(EXERCISE PASSAGE):
::::::
From FriendFeed to Nucleic Acids Research.
Deepak Singh and Andrew Su have both already posted on their blog about it: I'm proud to be the second author of a paper published in the "Database Issue" of Nucleic Acids Research.
The Gene Wiki: community intelligence applied to human gene annotation
Jon W. Huss III, Pierre Lindenbaum, Michael Martone, Donabel Roberts, Angel Pizarro, Faramarz Valafar, John B. Hogenesch and Andrew I. Su
Nucleic Acids Research, doi:10.1093/nar/gkp760What I really like about this paper is how the collaboration started: last year Andrew asked for some help on FriendFeed, the Life Scientists:
.. I sent a mail and said I could possibly help , "et voila" !
Citing Andrew: I'd also be remiss if I didn't also note the critical role online collaboration played in this effort. Of the seven coauthors on this paper, two I've met only once in real life, and two I've never met in person. We are spread over four cities, five organizations, and nine time zones. Initiating and executing this collaboration happened virtually entirely online, aided by the FriendFeed Life Scientists room and Molecular and Cellular Biology WikiProject at Wikipedia. It was an eye-opener in terms of how effective online collaboration can be done.
::::::
[Collected data]
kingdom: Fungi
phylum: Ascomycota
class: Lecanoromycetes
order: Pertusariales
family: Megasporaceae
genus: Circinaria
::::::
(REQUIRED TASKS):
1. List every author of the paper named in the Gene Wiki blog post, in the order given.
2. Write the next part of the Gene Wiki blog post, starting right after its final sentence.

(RESPONSES BY TASK):
1. Jon W. Huss III, Pierre Lindenbaum, Michael Martone, Donabel Roberts, Angel Pizarro, Faramarz Valafar, John B. Hogenesch, Andrew I. Su

2.
Andrew, thank you again :-)
Pierre
2 comments:
Awesome work Pierre.
Also we should all be looking fwd to more people writing code to bring data in a form that can benefit from crouwdsourcing. Such as for example the NCBI gene pages, which are not much editable by the crouwds as they currently exist on their website.
But through NCBI's E-utils API, one can pull all the data about a gene (from sequence to pubmed artictle). If someone writes the code to pull those data, converted it in a wiki format and put it on wikipedia as the authors here did, then NCBI becomes editable by its users.
Many institutions limit access to their online information. Making this information available will be an asset to all.